## Document text
== == ==

# Social security payments



## 1690414 (Jun 16, 2018)

Hi first post, apologies if this is answered elsewhere.
My UK employer has said they would be happy for me to work remotely from Portugal, permanently, where they have no presence.
I understand they would continue to deduct PAYE at UK rates.
What about social security - looks like I would have to pay employee contributions locally but would my employer also have to pay Portuguese employer contributions? Soc Security employer rates seem to be much higher in Portugal and other EU countries than the UK.


----------



## Dunedin (Aug 12, 2013)

The general rule for social security payments is that these are payable to the country in which the employment is carried out and at that countries rates. There are rules which can allow an individual who is posted for no more than two years to continue to pay social security to the original country. However this rule only applies if the posting is not expected (at the time that it starts) to last for two year or less. More information can be see here
https://www.gov.uk/national-insurance-if-you-go-abroad

You should complete the paperwork to HMRC showing that you are moving abroad to work full time and will be non-resident in the UK. HMRC will issue you with an NT notice of coding.

However your employer will need to comply with the Portuguese rules on their equivalent of PAYE. 

You may benefit from various incentives that reduce tax in Portugal for new residents.


----------



## 1690414 (Jun 16, 2018)

Thanks so much for this advice


----------

== == ==

## List of tasks
1 - Answer these questions about the social security thread:
(a) From which country does the first poster's employer agree to let them work remotely?
(b) What kind of notice of coding does the reply say HMRC will issue?
(c) Whose rules does the reply say the employer will need to comply with on their equivalent of PAYE?
2 - Reproduce the social security thread word for word, everything from "However your employer" down to "for new residents.".
The data after this point has no connection to the thread.

## Source data

== == ==

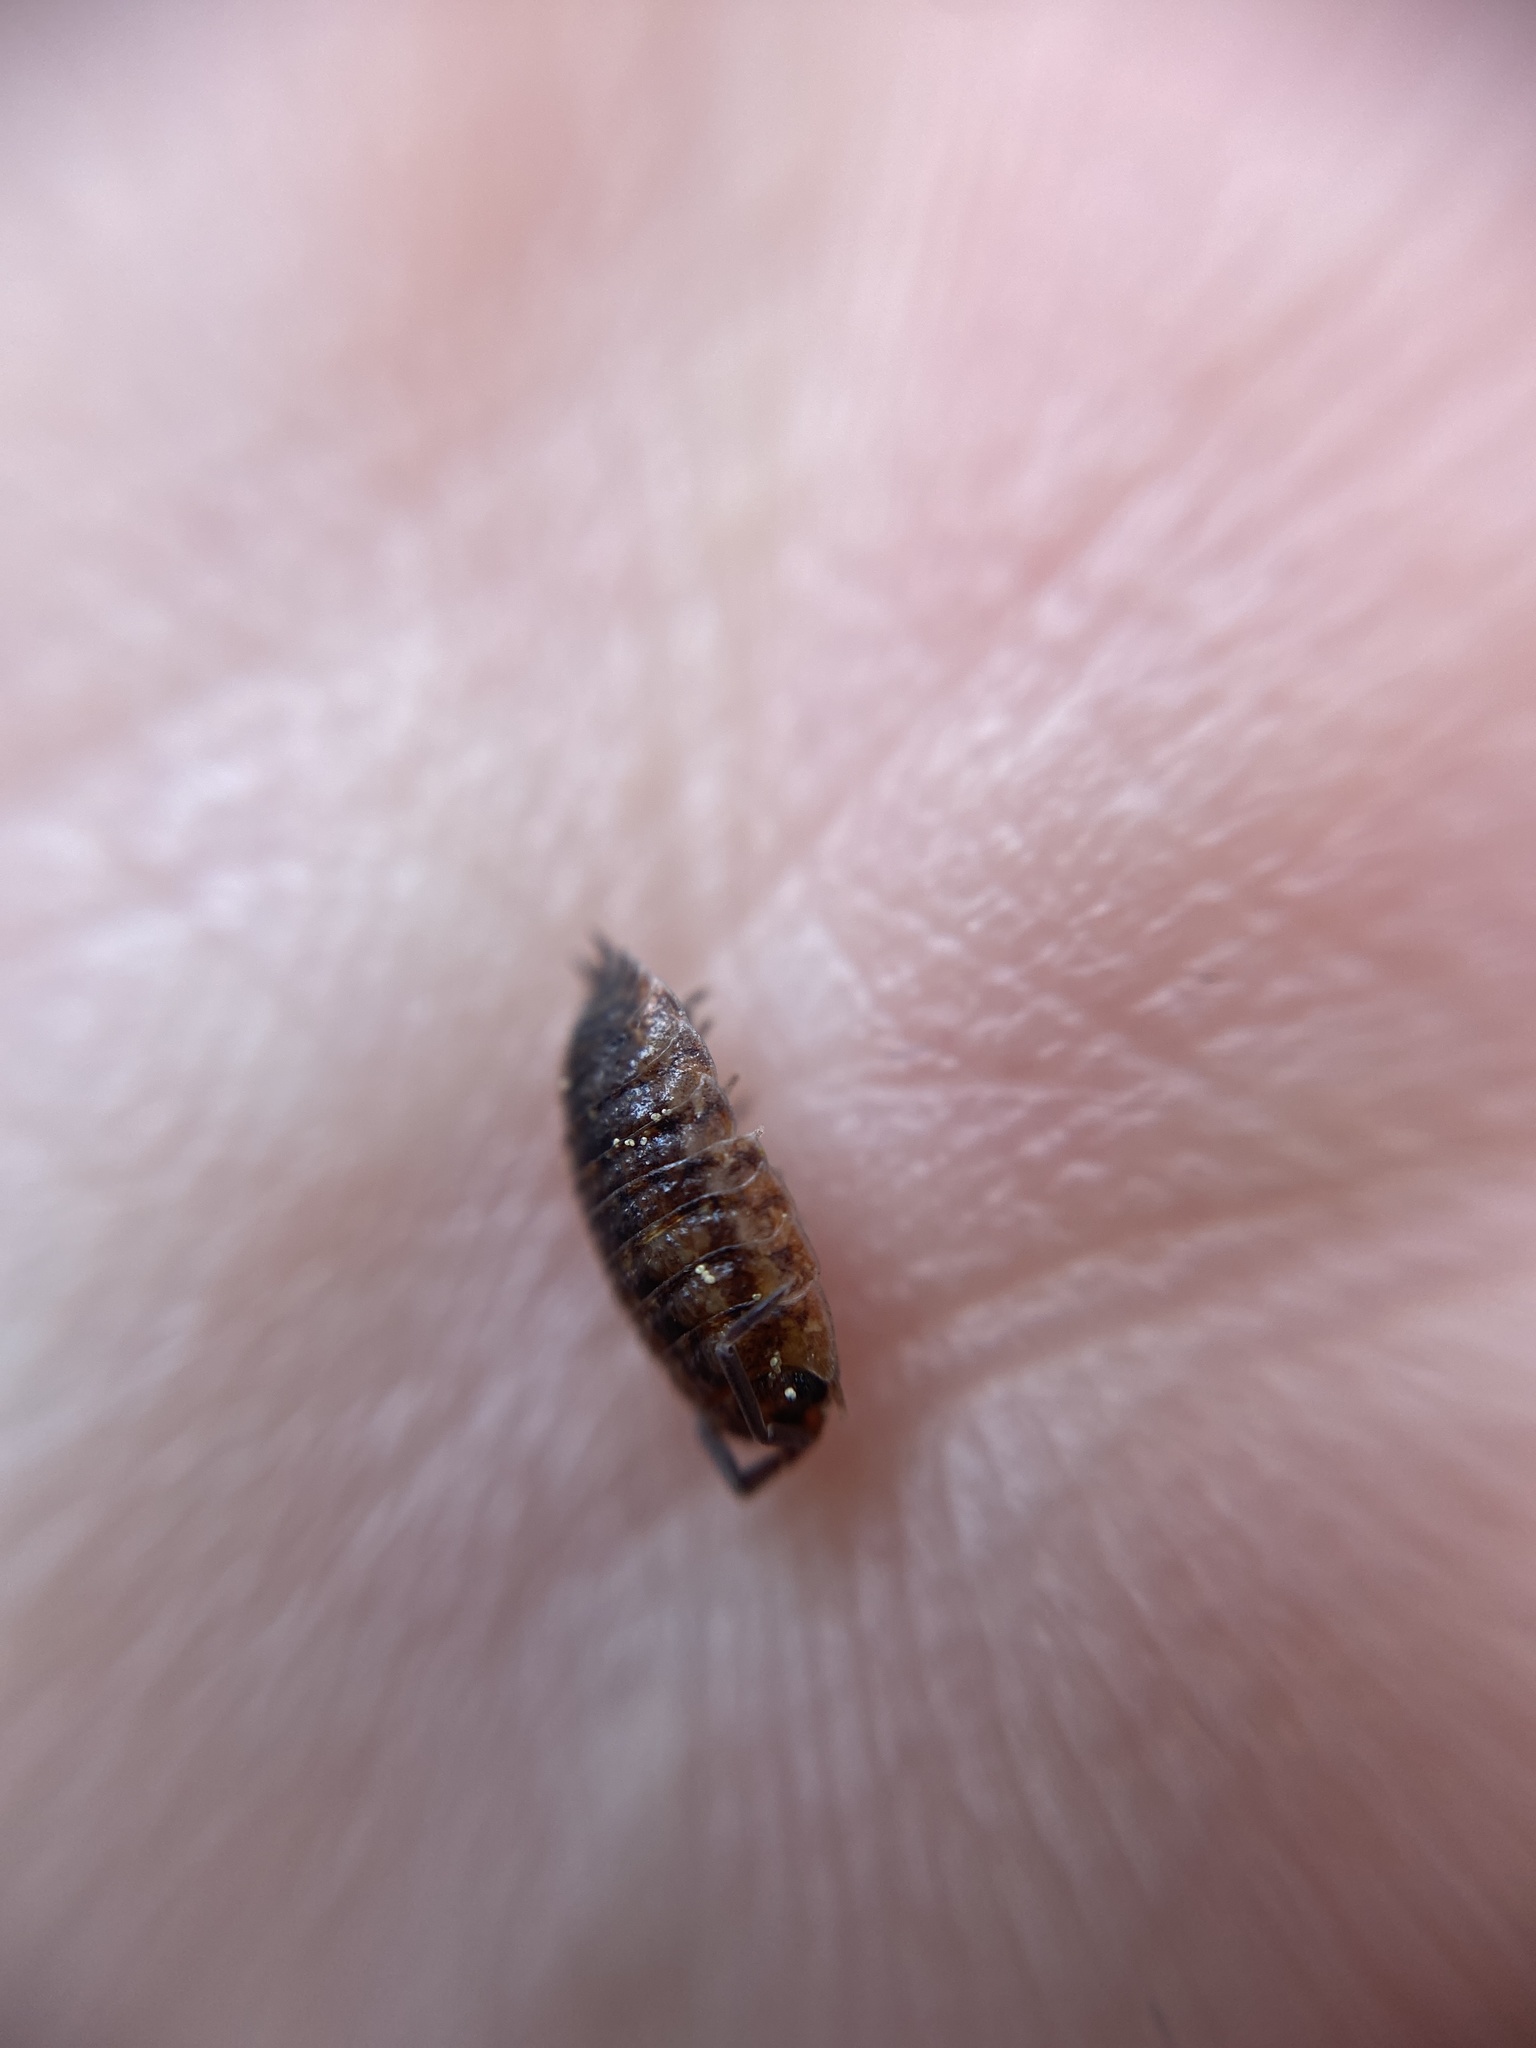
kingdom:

== == ==

## Results of the exercise
1 -
(a) Portugal
(b) An NT notice of coding
(c) The Portuguese rules

2 -
However your employer will need to comply with the Portuguese rules on their equivalent of PAYE. 

You may benefit from various incentives that reduce tax in Portugal for new residents.